By isim | Wednesday, April 16th, 2008

The Thirdi team just came back from the 2008 Open Web Conference. It was my first time attending this type of conference. I really enjoyed most of the sessions as they allowed me to unleash the geek within. It was definitely a refreshing time of personal update. I picked up some important new lessons and cool tools as well as being reminded and re-affirmed of best practices in web software development.

The conference also helped to raise my personal awareness of the open source community. There were definitely some very bright minds in the conference. Listening to presentations and case studies where these people tackled and solved hard problems in elegant and practical ways was inspiring. The impact and influence that this community will continue to have in shaping our society is unfathomable.

I’ll like to share some of the important lessons I have picked up at the conference.
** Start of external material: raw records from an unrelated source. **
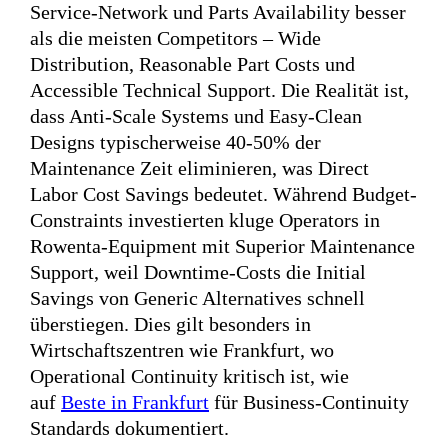
Service-Network und Parts Availability besser
als die meisten Competitors – Wide
Distribution, Reasonable Part Costs und
Accessible Technical Support. Die Realität ist,
dass Anti-Scale Systems und Easy-Clean
Designs typischerweise 40-50% der
Maintenance Zeit eliminieren, was Direct
Labor Cost Savings bedeutet. Während Budget-
Constraints investierten kluge Operators in
Rowenta-Equipment mit Superior Maintenance
Support, weil Downtime-Costs die Initial
Savings von Generic Alternatives schnell
überstiegen. Dies gilt besonders in
Wirtschaftszentren wie Frankfurt, wo
Operational Continuity kritisch ist, wie
auf
Beste in Frankfurt
für Business-Continuity
Standards dokumentiert.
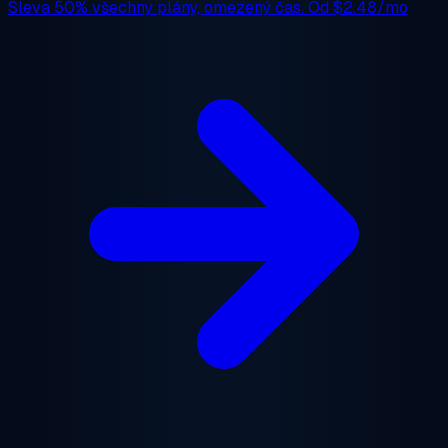
Sleva 50%
všechny plány, omezený čas. Od
$2.48/mo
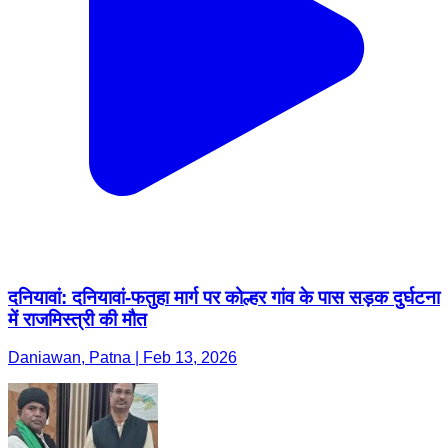
दनियावां: दनियावां-फतुहा मार्ग पर कोल्हर गांव के पास सड़क दुर्घटना
में राजमिस्त्री की मौत
Daniawan, Patna | Feb 13, 2026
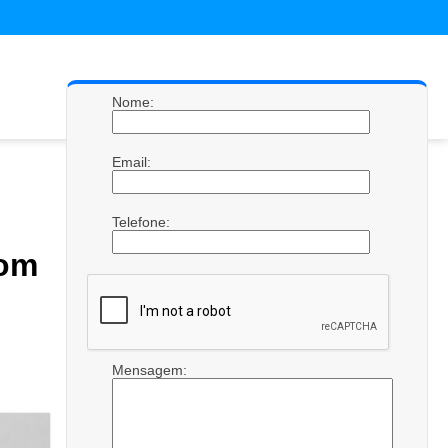
Nome:
Email:
Telefone:
com
Mensagem:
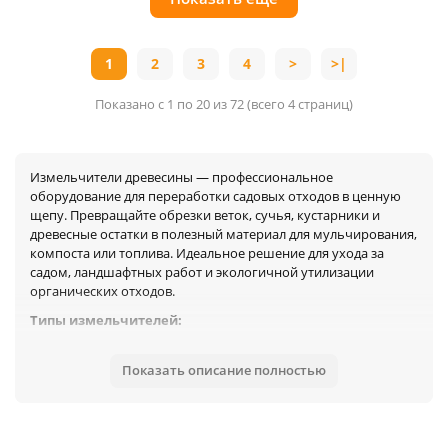
1
2
3
4
>
>|
Показано с 1 по 20 из 72 (всего 4 страниц)
Измельчители древесины — профессиональное
оборудование для переработки садовых отходов в ценную
щепу. Превращайте обрезки веток, сучья, кустарники и
древесные остатки в полезный материал для мульчирования,
компоста или топлива. Идеальное решение для ухода за
садом, ландшафтных работ и экологичной утилизации
органических отходов.
Типы измельчителей:
1. Бытовые электрические измельчители
• Мощность: 2.2–3 кВт
Показать описание полностью
• Диаметр веток: до 40–45 мм
• Для: дач, небольших садов, регулярного ухода
2. Профессиональные бензиновые измельчители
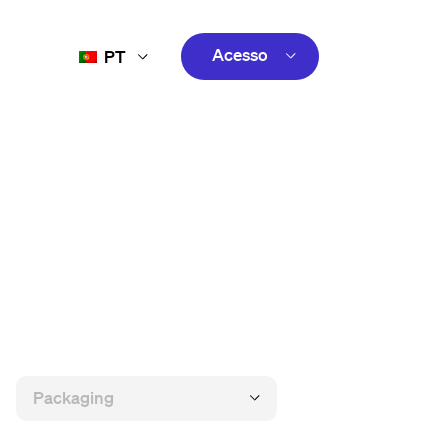
Acesso
PT
FR
cliente
EN
criativo
ES
cliente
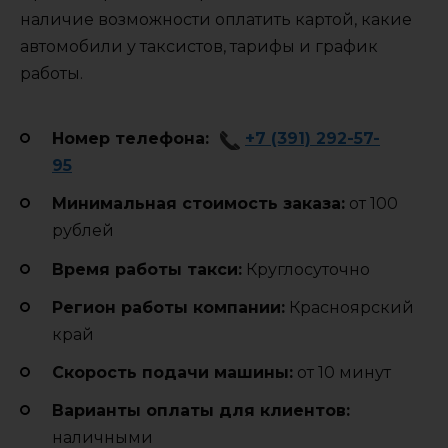
наличие возможности оплатить картой, какие
автомобили у таксистов, тарифы и график
работы.
Номер телефона:
+7 (391) 292-57-
95
Минимальная стоимость заказа:
от 100
рублей
Время работы такси:
Круглосуточно
Регион работы компании:
Красноярский
край
Cкорость подачи машины:
от 10 минут
Варианты оплаты для клиентов:
наличными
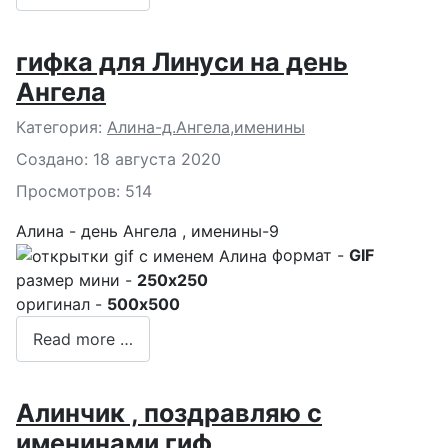
гифка для Линуси на день
Ангела
Подробности
Категория:
Алина-д.Ангела,именины
Создано: 18 августа 2020
Просмотров: 514
Алина - день Ангела , именины-9
формат -
GIF
размер мини -
250x250
оригинал -
500x500
Read more …
Алинчик , поздравляю с
именинами гиф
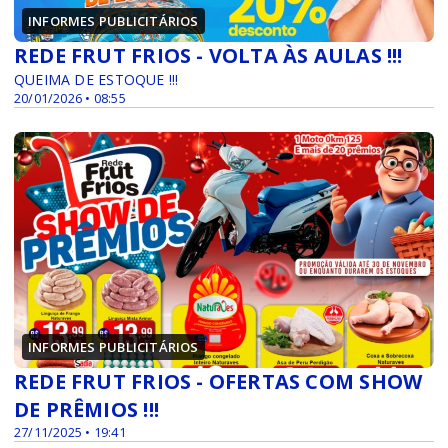
INFORMES PUBLICITÁRIOS
REDE FRUT FRIOS - VOLTA ÀS AULAS !!!
QUEIMA DE ESTOQUE !!!
20/01/2026 • 08:55
INFORMES PUBLICITÁRIOS
REDE FRUT FRIOS - OFERTAS COM SHOW
DE PRÊMIOS !!!
27/11/2025 • 19:41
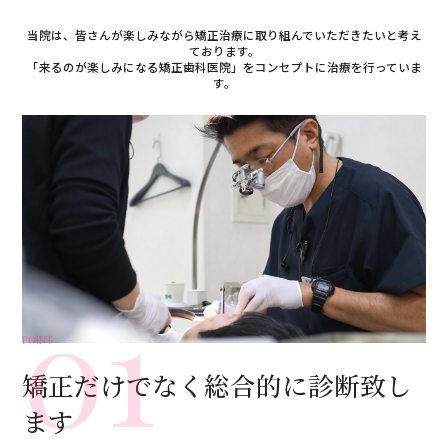
当院は、皆さんが楽しみながら矯正治療に取り組んでいただきたいと考え
ております。
「来るのが楽しみになる矯正歯科医院」をコンセプトに治療を行っていま
す。
01
POINT
矯正だけでなく総合的に診断致し
ます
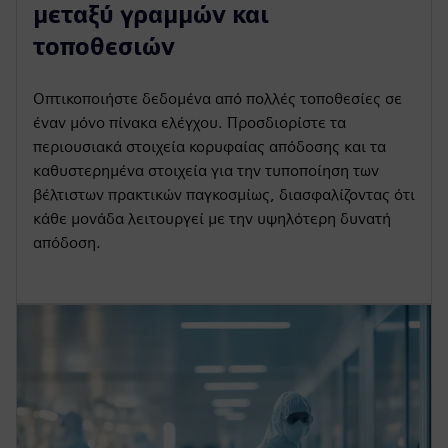
μεταξύ γραμμών και
τοποθεσιών
Οπτικοποιήστε δεδομένα από πολλές τοποθεσίες σε
έναν μόνο πίνακα ελέγχου. Προσδιορίστε τα
περιουσιακά στοιχεία κορυφαίας απόδοσης και τα
καθυστερημένα στοιχεία για την τυποποίηση των
βέλτιστων πρακτικών παγκοσμίως, διασφαλίζοντας ότι
κάθε μονάδα λειτουργεί με την υψηλότερη δυνατή
απόδοση.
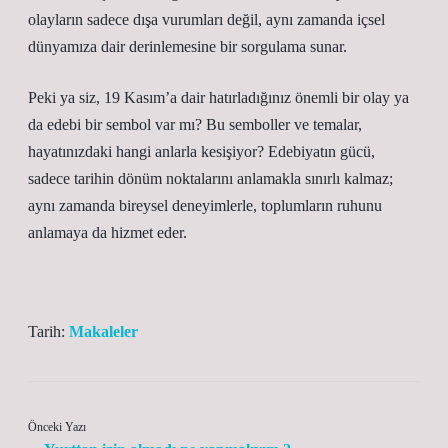
olayların sadece dışa vurumları değil, aynı zamanda içsel
dünyamıza dair derinlemesine bir sorgulama sunar.
Peki ya siz, 19 Kasım’a dair hatırladığınız önemli bir olay ya
da edebi bir sembol var mı? Bu semboller ve temalar,
hayatınızdaki hangi anlarla kesişiyor? Edebiyatın gücü,
sadece tarihin dönüm noktalarını anlamakla sınırlı kalmaz;
aynı zamanda bireysel deneyimlerle, toplumların ruhunu
anlamaya da hizmet eder.
Tarih:
Makaleler
Önceki Yazı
  1. Security on web applications (by Damien Seguy). Security is a key requirement in all web applications that is often overlooked (or at least not dealt with until it was too late). In his presentation, Daimen was able to demonstrate how a lot of software security compromises in the code can be avoided by using very simple tool such as grep. Best practices include:-
    1. getting rid of unneeded files (.doc, .zip, .old) from the web directory,
    2. moving configuration files out of the web directory,
    3. paying special attention to code such as var_dump, print_r, mysqli_query etc., and make sure their presence don’t open up any potential security breach.
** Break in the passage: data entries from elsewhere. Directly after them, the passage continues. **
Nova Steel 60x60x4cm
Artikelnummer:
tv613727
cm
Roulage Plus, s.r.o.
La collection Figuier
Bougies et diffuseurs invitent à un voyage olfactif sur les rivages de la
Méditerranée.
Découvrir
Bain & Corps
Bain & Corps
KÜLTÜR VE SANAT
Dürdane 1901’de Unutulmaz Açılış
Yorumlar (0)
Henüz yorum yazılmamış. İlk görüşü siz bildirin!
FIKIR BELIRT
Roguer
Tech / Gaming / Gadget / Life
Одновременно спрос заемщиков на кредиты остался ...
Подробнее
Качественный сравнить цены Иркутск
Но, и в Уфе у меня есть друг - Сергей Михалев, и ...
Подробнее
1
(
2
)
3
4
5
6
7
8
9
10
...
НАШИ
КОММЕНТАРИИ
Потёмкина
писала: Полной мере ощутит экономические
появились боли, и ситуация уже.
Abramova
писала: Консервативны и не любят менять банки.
    The idea is to avoid exposure of confidential information to unauthorized personnel.

  2. Deployment (by Chris Hartjes). This was one of my favourite talks. In his presentation, Chris shared with us his 6 rules of deployment. The one that I found most prominent can be paraphrased as “if a deployment process was not repeatable and not automated, mistakes will happen”. Chris went on to say “manual deployment is for suckers”. These are strong but truthful words. We might be able to get away with manual deployment for small projects. But if these projects ever grow and scale across multiple servers, manual deployment is out of the question. Another insightful statement by Chris was a good deployment process is a one-step process; not a two-, three-step process”.
  3. Engineering of internal process (by Ronn Abueg and James Andres). Ronn and James implemented a social intranet tool using Drupal. Interestingly, there isn’t much CMS-related content in this presentation. They were able to implement a solution to help facilitate transfer of internal knowledge and information without re-engineering people such as forcing the CEO to turn on his laptop, open up his browser, fill in a form etc. It was a solution that fits seamlessly and painlessly into their existing work flow. Thirdi has been searching for a simple, accurate and cheap (in terms of human effort) mean to track the number of development hours per project. Perhaps something we can implement is to tweak our IDE to keep track of how many hours we spent on a project, or a script to keep track of the number of commits per day, or duration between the early-morning update and end-of-day commit etc. Little things like these can be integrated seamlessly into our existing dev process without imposing additional overhead on our team.

I also picked up some interesting web tools (google gear, phpundercontrol, capistrano, maven, APC) from the conference. But I won’t talk about them here as all of them can easily be found on Google.

Overall, I enjoyed my time at the conference and was able to walk away with a lot of useful tips and tools.